Choeurs de Mouawad. "Il revient, le héros" (les Mouillages) scandé en paroles prophétiques. Un son bien particulier, une ambiance étrange qui s'unit parfaitement à la Voix. OUI. La mise en bouche se précise, le tout est un peu bordélique. C'est bon, mais oui, cette Voix ne s'exprime hélas toujours pas par elle-même...
Vendredi soir, j'eus l'intuition de me promener entre les rayons de la Fnac. Vendredi soir, il se tenait là, Horizons de Détroit, noble et fier, au beau milieu du rayon "Rock français". Je suis rarement aussi rapidement rentré chez moi. Les frissons étaient là, un peu différents de ceux qui me parcouraient lors des premières écoutes de Noir Désir. Un peu moins naïfs. L'oreille se laisse dérouter, chambouler, envoûter, séduire. L'émotion déborde. Un nouveau refuge où se laisser perdre ; les mots se frôlent, se cachent et se célèbrent. Cantat est un des rares chanteurs à savoir aussi bien jouer avec eux, à savoir aussi bien les manier et les débiter. On est suspendu à sa Voix, on s'égare dans ses silences, la gueule ouverte prête à s'abreuver de son débit vocal. La poésie est un art sonore, et Cantat en a bien conscience. L'instrumentation qui accompagne cette vérité sur le langage et sur une vie qui se questionne, tourne d'une façon tout à fait hypnotique et entêtante pour encore mieux mettre le texte en valeur. L'ambiance est intimiste, torturée, on est face à (voire même à l'intérieur de) une âme qui se confesse sans concession.
Ca sonne juste, on ne rentre jamais dans l'exagération (alors que l'expressivité est à l'honneur), la mesure est parfaite. "Horizon" est à ce sujet, certainement le morceau le plus touchant, tandis que "Le Creux de ta main" nous rappelle Noir Désir, avec son instrumentation électrique et cet entrain plein de fougue. "Ma Muse" est un régal poétique, une orgie de mots. Puis "Droit dans le soleil", ce morceau proposé en avant-première, cette valse entraînante et mélancolique, qui berce son auditeur. Et puis et puis et puis... la reprise d'"Avec le temps", juste incroyable et sincère, tout à fait bienvenue. Et d'autres encore...

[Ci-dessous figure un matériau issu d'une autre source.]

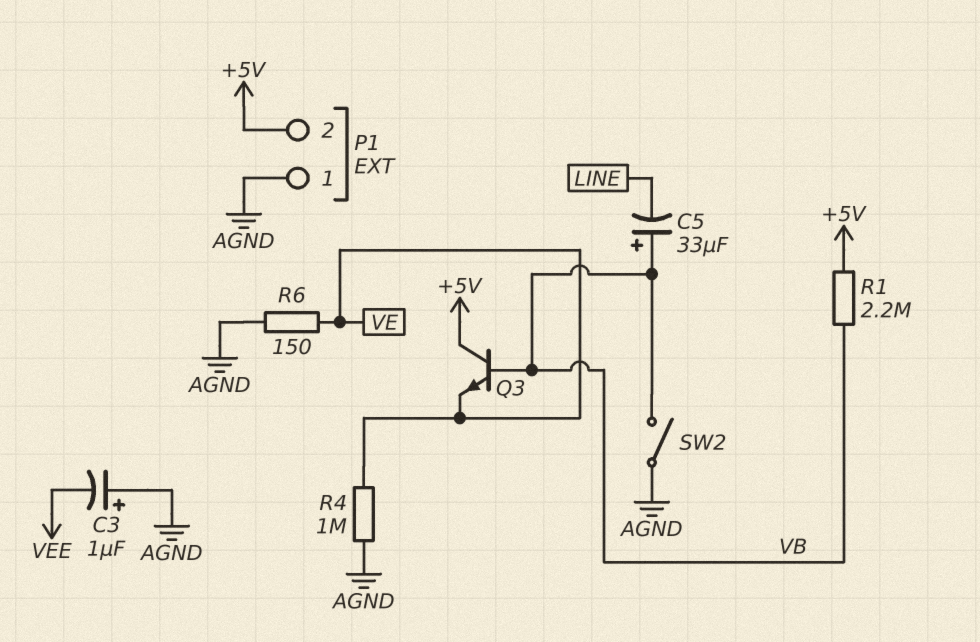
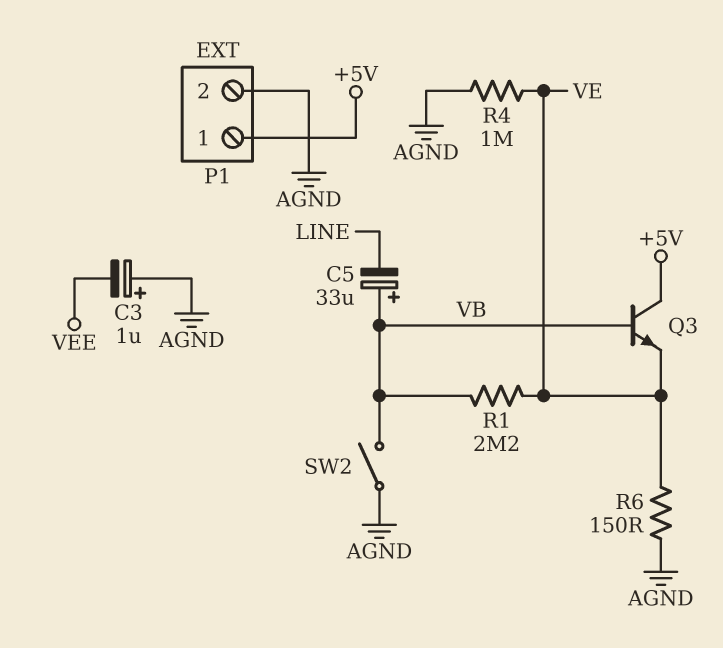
P1 pin 1: AGND -> +5V
P1 pin 2: +5V -> AGND
R1: 2.2M (+5V, VB) -> 2.2M (VB, VE)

C'est donc ça que j'ai tant attendu, c'est donc ça, CA ! Cet album génial, qui l'aurait été peut-être davantage avec Serge, mais qui a déjà tout d'un chef-d'oeuvre.
Bertrand revient avec une nouvelle leçon de poésie et de musique. Il aurait très bien pu faire comme tout le monde, pondre sa galette consensuelle et sourire aux fans, mais non, il revient en maître, prêt à chambouler le paysage du rock français si confortablement établi...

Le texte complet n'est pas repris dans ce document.